> **GIVEN RECORDS**
....

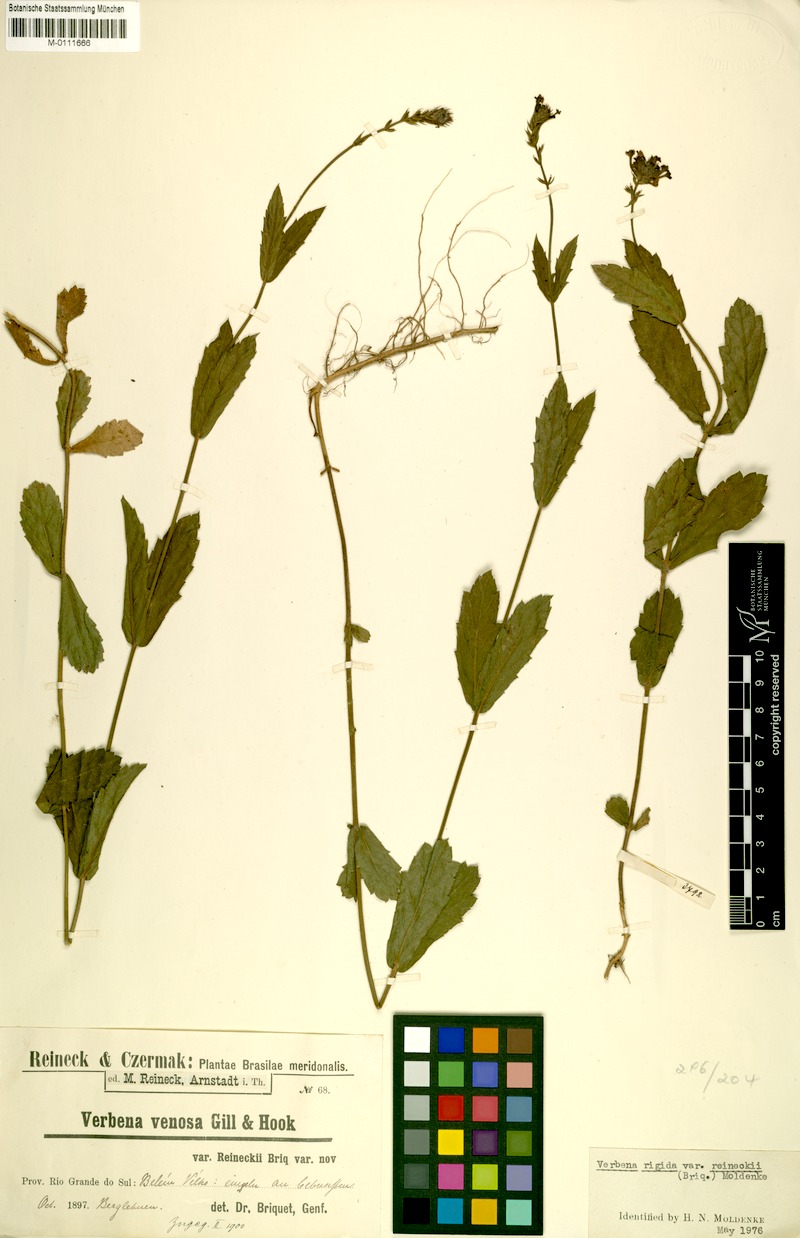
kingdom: Plantae
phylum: Tracheophyta
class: Magnoliopsida
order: Lamiales
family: Verbenaceae
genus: Verbena
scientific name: Verbena rigida
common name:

....

Update the records by replacing "common name" with "vernacular name" wherever it appears, leaving every other line unchanged. Leave out the pictures.

> **ANSWER FOR THIS EXERCISE**
kingdom: Plantae
phylum: Tracheophyta
class: Magnoliopsida
order: Lamiales
family: Verbenaceae
genus: Verbena
scientific name: Verbena rigida
vernacular name:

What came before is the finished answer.